Yeah, it's a great question, and, and one that we're still trying to analyze. I mean, you're probably referring to the Biden administration's recent efforts here to ensure that they're going to put out these proposed rules that impact how payers demonstrate Mental Health Parity to federal regulators. I think the way that will show up for payers is still a little bit to be determined. I mean, clearly, the Mental Health Parity Act was put in place all the way back in 1996, so this legislation has been around for decades. The question has been around enforcement, which historically has been pretty limited and inconsistent by both federal, you know, and state governments.

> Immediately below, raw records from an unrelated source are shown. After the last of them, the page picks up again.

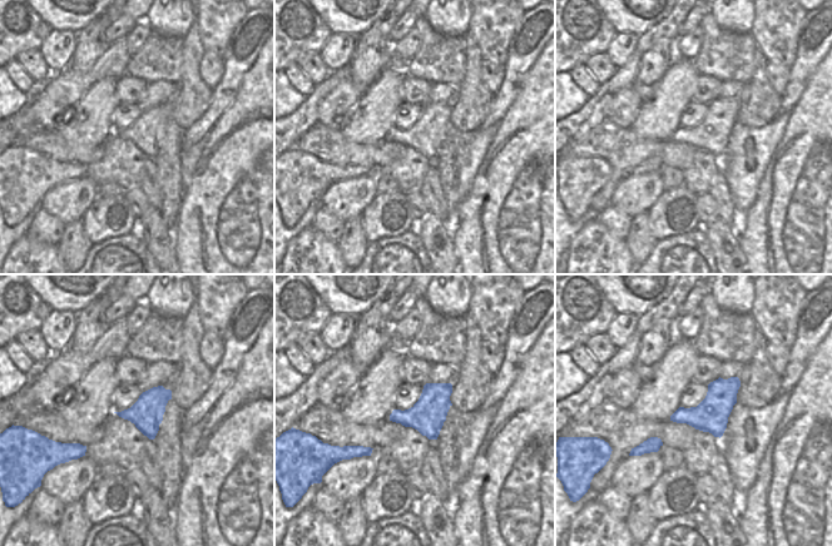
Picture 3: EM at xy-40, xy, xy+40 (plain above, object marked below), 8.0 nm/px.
pass()
runs along (109, 152), (128, 149), (166, 118) in picture 2; all the same cell

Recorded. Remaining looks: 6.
a fork
look(3d, 3.5 µm, (3.30, 7.75, 5.65))

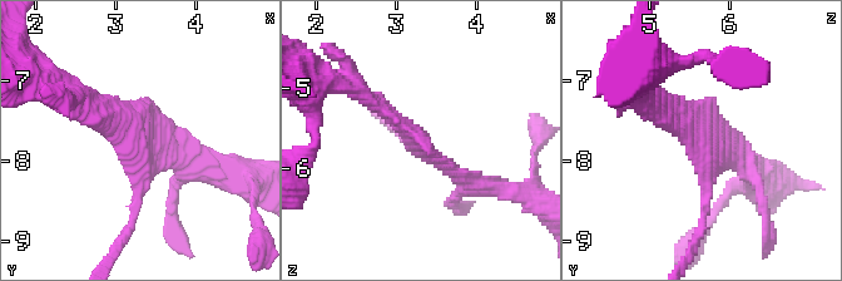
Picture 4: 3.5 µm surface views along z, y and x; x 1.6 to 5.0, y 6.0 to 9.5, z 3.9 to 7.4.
now the EM
look(em, planes, tint, (3.25, 7.75, 5.70))

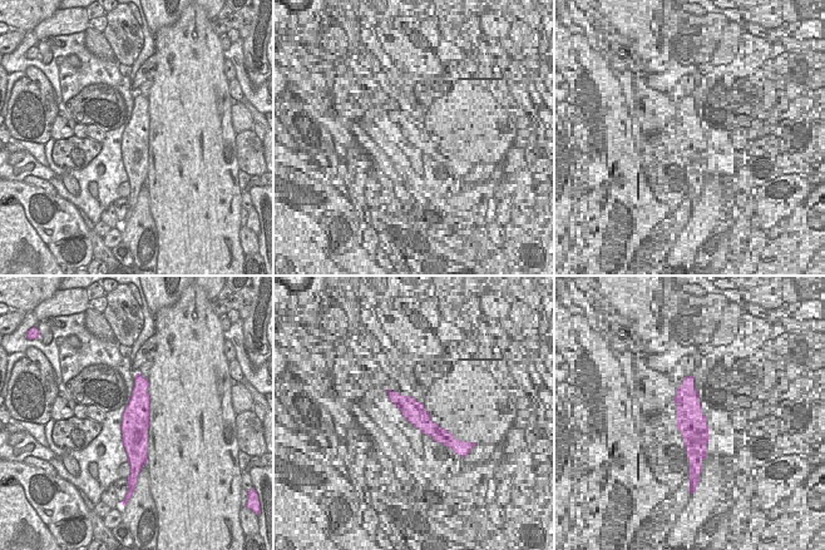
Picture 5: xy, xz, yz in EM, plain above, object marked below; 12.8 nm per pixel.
pass()
runs along (138, 377), (137, 456) in picture 5; one cell here

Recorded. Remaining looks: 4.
two arms in line, one across
look(3d, 3.5 µm, (3.10, 5.70, 8.15))

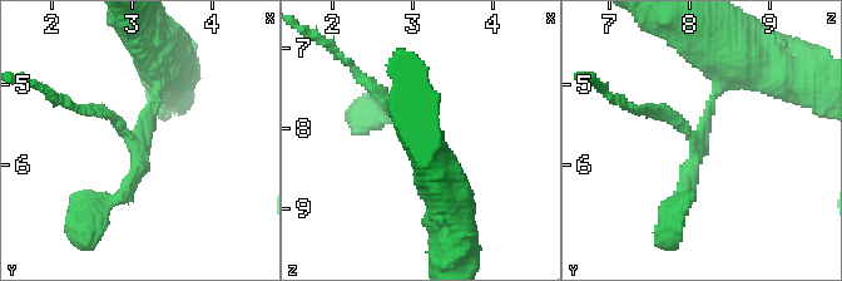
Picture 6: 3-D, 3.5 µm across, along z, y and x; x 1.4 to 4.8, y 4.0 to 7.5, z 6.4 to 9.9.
look(em, xy, step 2, tint, (3.00, 5.65, 8.10))

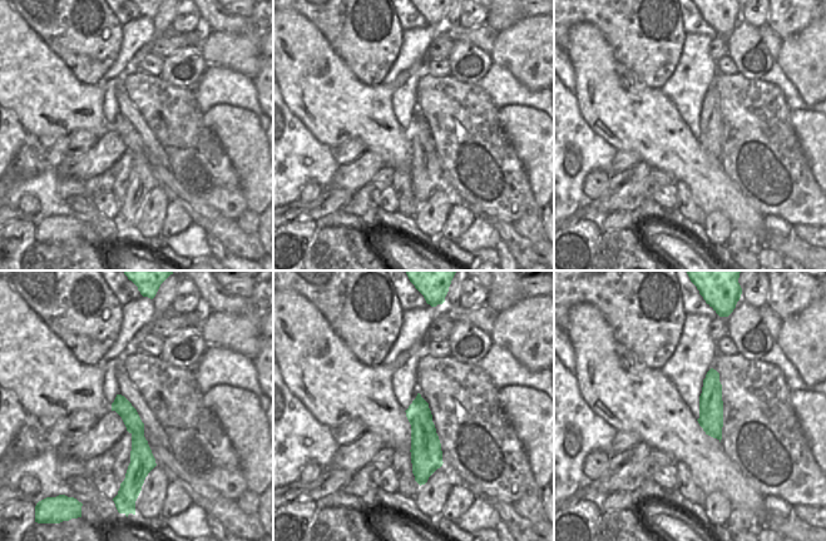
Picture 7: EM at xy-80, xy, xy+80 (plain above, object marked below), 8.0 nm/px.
cut it another way
look(em, xy, step 1, tint, same)

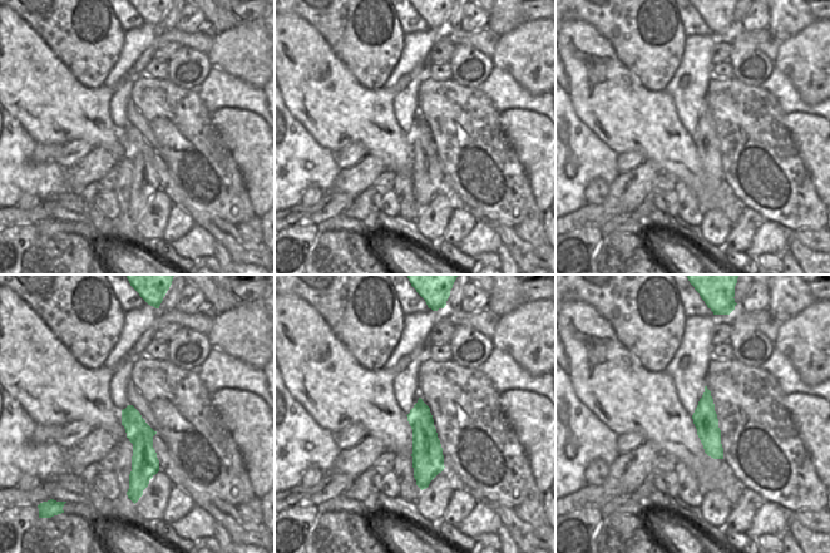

You know, we applaud the focus on this, but in terms of what the downstream impact will be and ultimately how impactful it will be, I think it's just, it's a little bit early for us to tell. The first public mention of the rule came in on July 10th, and we're still waiting on some additional detail, and there's a public comment period after that. It's something that we're tracking overall. Could lead to adjustments over time, but we just, you know, don't really have much visibility to share at this point.

Brian Tanquilut (Senior Equity Research Analyst)

Got it. Thank you.

Chris Hunter (CEO)

Yep.

Operator (participant)

This concludes our question and answer session. I would like to turn the conference back over to Chris Hunter for any closing remarks.

Chris Hunter (CEO)

Okay, thank you. Now, before we end the call, I just want to again thank our committed facility leaders, clinicians, and approximately 23,000 dedicated employees across the country who have continued to work tirelessly to meet the needs of our patients in a safe and effective manner. We really have an outstanding platform for growth and value creation, and the momentum in the business right now reinforces our confidence in the future and the work that you all do every day. Thank you all for being with us this morning and for your interest in Acadia. If you all have any questions at all, please do not hesitate to contact us directly and to follow up. Have a great day, everyone.

Operator (participant)

The conference is now concluded. Thank you for attending today's presentation. You may now disconnect.